Loss Would Have Been Criminal Jail Registers, Wanted Posters Tell Crimes Past
Every lunch hour in the Spokane sheriff’s fleet garage, Rick Dettwiler comes face to face with the criminals of the wild, wild West.
There’s George Webster, the last person publicly hanged outside the Spokane County Courthouse. The Cheney man was jailed May 6, 1897, convicted of shooting to kill, murder in the first-degree. He was hanged six months later.
Justice, or at least punishment, was swift.
In the company of such criminals, Dettwiler gets lost in the past. The fleet manager for the Spokane County Sheriff’s Office, he recently rescued a small mountain of old documents headed for the garbage. The materials now reside in the garage Dettwiler oversees.
The recovered items include large, leatherbound jail registries, newspaper clip files, wanted posters, a file labeled “high class crooks,” old tickets in their envelopes wrapped with ribbons, warrants, moonshine sales receipts, and wire correspondence between sheriffs’ offices.
The ribbon-tied tickets provide a peek at the language of the day, and how some crimes never change.
In 1917, Fred Prescott was ticketed for speeding. The ticket states, in part: “The defendant did willfully and unlawfully drive a motor vehicle, to wit, an automobile, on a public road, to wit, Monroe Street, Spokane County, at a rate of speed greater than one mile in two minutes.” He paid $15 plus costs.
Dettwiler and sheriff’s spokesman Cpl. Dave Reagan are slowly sifting through the items, which look like a year’s worth of reading to them.
The oldest jail registry is dated 1896. Most entries are written in beautiful penmanship. Details are spare and intriguing.
There’s Peter Darcy, jailed in 1902 for defrauding a lodging housekeeper.
That’s all there is. What low-life steals from a housekeeper? Did he steal her heart too?
Headings in the registries include vital statistics, sentence, discharge and remarks. Suspects are often described under the remarks heading and the jailers took pains to draw tattoos or distinguishing marks.
Dettwiler and Reagan have some general observations about the jail registries: The entries, of course, are not “politically correct.” Selling liquor to Indians was a common entry. Men were shorter then. Crime was just as bad then as now.
“What’s going on today was going on then,” Reagan said. “The methods may be different now, with computers and telephones. But the intent is the same - to deprive the unwary of their cash.”
Some crimes are right out of the wild West: highway robbery, cattle rustling and horse theft.
Other charges aren’t so straightforward. “Insanity” was a common listing that must have covered a lot of ground. (What remains the same: The mentally ill are still taken to Medical Lake.)
Juvenile court didn’t exist, of course, and children weren’t coddled.
For example, on Oct. 13, 1902, John Boyle was listed as a runaway. On Oct. 18, he was taken to reform school.
Anna B. Taylor. Her listed offense: Bad girl. Age 15. Taken to reform school.
Some entries make you wonder about the jailer: William Payne was jailed for cattle stealing in 1901. He was sentenced to one year in jail. Remarks: Brown hair, sandy mustache, blue eyes, well-shaped head and good figure.
Some punishments seem to far exceed the crime: Harry Smith was jailed for “steeling Spok. Review.” Sentence: paid one-day cost $5.80.
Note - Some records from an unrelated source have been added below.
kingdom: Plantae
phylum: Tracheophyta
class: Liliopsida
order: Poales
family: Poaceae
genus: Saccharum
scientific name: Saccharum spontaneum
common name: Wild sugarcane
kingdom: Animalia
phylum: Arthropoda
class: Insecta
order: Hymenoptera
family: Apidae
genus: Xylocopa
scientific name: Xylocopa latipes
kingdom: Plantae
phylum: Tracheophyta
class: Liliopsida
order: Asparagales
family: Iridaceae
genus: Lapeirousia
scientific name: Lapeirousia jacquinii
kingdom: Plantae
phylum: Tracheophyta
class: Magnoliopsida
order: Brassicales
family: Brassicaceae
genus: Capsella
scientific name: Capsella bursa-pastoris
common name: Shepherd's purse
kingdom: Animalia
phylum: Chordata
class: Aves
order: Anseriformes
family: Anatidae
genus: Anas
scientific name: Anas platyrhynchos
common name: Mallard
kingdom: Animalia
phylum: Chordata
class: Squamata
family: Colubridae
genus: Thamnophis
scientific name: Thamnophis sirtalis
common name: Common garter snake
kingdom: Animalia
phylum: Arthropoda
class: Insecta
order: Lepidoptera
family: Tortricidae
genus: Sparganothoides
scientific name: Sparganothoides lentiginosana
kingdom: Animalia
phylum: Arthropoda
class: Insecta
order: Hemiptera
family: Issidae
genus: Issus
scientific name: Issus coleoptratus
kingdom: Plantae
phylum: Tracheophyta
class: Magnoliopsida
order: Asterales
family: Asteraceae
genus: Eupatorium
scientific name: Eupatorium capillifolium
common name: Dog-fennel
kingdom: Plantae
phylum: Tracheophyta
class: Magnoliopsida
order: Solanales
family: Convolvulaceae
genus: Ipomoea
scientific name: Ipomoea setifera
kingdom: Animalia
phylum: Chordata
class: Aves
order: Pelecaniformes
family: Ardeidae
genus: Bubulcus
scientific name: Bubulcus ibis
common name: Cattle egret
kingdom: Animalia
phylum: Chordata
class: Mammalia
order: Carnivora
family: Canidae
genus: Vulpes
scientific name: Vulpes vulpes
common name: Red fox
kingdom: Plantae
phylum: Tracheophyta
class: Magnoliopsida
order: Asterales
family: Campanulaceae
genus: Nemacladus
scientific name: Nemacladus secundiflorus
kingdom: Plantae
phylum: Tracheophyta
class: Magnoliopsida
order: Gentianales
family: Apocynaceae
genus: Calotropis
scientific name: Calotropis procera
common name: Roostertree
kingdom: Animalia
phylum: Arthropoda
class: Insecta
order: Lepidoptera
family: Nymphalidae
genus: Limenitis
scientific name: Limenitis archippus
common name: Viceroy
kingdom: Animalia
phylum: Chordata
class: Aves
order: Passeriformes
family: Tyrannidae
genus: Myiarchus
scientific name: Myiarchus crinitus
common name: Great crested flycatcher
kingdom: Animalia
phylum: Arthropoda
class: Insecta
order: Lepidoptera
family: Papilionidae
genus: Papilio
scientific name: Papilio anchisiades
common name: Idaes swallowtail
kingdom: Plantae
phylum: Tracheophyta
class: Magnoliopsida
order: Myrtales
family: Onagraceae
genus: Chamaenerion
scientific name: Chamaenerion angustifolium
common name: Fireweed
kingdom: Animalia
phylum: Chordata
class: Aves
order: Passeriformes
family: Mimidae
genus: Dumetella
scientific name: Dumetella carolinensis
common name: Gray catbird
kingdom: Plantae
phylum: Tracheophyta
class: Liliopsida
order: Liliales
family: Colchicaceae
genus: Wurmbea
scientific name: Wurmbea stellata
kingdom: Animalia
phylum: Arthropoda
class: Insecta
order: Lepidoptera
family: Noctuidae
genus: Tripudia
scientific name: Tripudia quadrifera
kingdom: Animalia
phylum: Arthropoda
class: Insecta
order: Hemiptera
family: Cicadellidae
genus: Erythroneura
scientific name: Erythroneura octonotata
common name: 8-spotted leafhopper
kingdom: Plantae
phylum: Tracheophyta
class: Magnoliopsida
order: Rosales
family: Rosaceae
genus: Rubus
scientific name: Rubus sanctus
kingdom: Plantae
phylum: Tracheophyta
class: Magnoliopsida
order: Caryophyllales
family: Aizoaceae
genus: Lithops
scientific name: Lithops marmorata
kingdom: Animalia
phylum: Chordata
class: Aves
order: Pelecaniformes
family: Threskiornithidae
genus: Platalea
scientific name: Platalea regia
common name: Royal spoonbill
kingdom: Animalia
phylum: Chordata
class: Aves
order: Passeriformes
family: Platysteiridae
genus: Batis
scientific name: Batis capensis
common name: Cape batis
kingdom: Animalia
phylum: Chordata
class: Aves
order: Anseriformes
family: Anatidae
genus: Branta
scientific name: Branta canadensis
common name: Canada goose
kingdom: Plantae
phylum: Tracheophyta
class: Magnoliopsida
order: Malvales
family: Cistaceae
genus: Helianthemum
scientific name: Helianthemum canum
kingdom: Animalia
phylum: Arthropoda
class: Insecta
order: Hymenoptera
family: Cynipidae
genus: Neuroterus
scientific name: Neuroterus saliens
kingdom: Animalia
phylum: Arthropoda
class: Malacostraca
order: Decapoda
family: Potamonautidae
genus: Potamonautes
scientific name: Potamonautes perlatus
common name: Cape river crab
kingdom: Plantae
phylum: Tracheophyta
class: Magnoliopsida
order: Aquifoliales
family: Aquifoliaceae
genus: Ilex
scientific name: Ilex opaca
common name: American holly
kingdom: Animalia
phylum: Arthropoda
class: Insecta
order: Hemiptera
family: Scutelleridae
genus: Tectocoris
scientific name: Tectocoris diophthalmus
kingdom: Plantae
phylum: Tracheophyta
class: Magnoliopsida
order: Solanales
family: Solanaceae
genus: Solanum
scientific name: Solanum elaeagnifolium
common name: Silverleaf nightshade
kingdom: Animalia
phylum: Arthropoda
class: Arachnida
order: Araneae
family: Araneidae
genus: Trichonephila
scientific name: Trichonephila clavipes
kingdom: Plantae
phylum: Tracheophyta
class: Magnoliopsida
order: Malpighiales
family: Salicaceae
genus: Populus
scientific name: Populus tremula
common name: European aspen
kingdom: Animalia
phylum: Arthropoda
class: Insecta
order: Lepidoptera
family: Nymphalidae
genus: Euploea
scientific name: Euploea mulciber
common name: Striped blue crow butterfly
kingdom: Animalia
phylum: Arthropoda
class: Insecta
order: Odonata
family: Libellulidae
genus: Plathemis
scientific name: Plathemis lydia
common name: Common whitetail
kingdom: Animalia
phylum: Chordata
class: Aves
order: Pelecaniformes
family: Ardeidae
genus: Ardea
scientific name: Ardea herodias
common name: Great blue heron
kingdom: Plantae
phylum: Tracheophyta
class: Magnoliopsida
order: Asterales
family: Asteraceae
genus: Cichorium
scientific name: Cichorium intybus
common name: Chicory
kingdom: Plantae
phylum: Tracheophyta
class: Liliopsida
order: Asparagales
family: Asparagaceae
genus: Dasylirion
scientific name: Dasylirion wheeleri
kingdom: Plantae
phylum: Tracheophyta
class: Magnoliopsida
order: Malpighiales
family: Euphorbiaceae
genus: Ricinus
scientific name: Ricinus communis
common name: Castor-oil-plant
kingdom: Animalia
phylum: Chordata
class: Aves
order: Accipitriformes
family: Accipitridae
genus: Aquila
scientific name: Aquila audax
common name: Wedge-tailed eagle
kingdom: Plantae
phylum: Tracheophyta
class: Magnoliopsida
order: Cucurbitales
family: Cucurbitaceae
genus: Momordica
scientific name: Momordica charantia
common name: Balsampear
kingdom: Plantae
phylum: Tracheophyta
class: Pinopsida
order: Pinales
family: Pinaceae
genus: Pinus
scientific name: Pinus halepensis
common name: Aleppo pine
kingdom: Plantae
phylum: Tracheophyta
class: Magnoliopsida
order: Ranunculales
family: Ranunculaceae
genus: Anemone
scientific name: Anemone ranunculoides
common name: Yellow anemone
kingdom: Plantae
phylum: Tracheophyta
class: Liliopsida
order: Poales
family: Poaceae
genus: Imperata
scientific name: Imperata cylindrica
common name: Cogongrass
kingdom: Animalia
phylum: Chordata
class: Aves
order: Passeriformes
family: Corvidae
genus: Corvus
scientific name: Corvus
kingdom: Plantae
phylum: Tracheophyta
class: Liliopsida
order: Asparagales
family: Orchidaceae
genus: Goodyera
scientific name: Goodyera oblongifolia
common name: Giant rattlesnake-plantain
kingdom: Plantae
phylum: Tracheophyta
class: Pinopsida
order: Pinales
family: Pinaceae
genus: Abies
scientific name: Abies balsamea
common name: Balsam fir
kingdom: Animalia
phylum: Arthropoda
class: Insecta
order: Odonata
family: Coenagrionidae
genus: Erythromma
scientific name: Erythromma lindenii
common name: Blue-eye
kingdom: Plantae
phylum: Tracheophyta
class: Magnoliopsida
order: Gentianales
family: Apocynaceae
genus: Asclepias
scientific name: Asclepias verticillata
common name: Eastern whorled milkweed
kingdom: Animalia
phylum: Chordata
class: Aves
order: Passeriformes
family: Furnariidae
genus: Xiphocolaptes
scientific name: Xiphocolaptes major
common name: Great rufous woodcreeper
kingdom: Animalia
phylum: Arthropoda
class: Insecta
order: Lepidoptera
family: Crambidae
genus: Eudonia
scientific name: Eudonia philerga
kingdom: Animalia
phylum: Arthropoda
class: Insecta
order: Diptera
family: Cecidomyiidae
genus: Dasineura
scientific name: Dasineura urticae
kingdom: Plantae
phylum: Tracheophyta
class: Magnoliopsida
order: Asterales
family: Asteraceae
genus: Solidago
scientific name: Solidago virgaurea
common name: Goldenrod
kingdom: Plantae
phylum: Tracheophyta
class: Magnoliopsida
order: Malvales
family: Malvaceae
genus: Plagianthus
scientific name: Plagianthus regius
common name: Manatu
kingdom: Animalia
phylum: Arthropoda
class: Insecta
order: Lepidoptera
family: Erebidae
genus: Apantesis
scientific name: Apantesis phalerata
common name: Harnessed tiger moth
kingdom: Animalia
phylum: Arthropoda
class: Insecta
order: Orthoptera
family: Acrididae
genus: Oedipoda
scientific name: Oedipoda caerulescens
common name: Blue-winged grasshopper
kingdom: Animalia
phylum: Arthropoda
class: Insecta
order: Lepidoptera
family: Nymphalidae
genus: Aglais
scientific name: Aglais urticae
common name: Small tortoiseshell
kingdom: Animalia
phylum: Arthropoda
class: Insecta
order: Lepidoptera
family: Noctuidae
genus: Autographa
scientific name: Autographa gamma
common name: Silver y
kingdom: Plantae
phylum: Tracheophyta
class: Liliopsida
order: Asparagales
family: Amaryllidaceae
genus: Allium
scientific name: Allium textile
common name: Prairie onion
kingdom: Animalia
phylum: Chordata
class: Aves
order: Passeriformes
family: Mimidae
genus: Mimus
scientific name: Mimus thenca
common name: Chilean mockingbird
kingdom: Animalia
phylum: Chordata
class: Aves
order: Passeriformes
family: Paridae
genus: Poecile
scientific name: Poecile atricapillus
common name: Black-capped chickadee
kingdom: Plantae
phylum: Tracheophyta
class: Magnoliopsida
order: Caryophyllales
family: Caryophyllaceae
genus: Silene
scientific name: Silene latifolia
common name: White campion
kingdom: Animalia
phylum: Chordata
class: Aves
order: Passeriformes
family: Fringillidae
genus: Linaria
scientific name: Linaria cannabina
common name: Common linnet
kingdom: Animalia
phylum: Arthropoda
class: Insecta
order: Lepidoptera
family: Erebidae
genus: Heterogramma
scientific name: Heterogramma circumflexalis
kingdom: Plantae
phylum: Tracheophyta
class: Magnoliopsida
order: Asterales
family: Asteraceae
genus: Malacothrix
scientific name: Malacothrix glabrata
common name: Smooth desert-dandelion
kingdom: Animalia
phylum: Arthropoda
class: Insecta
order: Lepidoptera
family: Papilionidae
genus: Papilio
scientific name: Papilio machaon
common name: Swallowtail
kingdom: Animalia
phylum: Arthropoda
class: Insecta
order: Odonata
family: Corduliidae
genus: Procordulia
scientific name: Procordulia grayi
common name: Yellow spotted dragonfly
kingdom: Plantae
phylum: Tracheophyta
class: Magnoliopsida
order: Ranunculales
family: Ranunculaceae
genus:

A 1901-02 jail registry has many, many references to freeholders. Charges such as malicious mischief to freeholders, malicious injury to freeholders, threats to freeholders etc.
Nancy Compau, historian and librarian of the Northwest Room at the Spokane Library, said she is unsure if freeholders simply refers to property owners or if it may somehow be a reference to the 15 freeholders who were appointed to draw up a new city charter for Spokane in 1890-91.
One of the really entertaining finds Dettwiler uncovered is the file of wanted posters. Criminals in the early 1900s look respectable, in suits and ties. Bad guys in the 1930s really look like gangsters.
Allen P. Hall’s wanted poster describes him in part as: inveterate cigar smoker, formerly heavy drinker, fond of women … very neat dresser and fluent talker. He was wanted for embezzlement.
Dettwiler, a history buff who has framed photos of old sheriff’s vehicles and motorcycles on the wall near his office, wants to get cabinets to hold the old documents.
Compau believes the items belong in the regional archive. Richard Hobbs, eastern regional state archivist, called the find exciting news and said he would definitely be taking a look at the materials. Any government records considered archival must be turned over, he said.
Meanwhile, Dettwiler and Reagan continue their tour through Spokane’s law and order history. There’s never a dull moment. In 1933, the city held a safety demonstration, Dettwiler said. Officials hurled a car over the side of the Monroe Street Bridge. It landed on the riverbank and exploded. It was then hauled back up to provide a lesson for citizens.
Drive safely. To wit, stay on the bridge.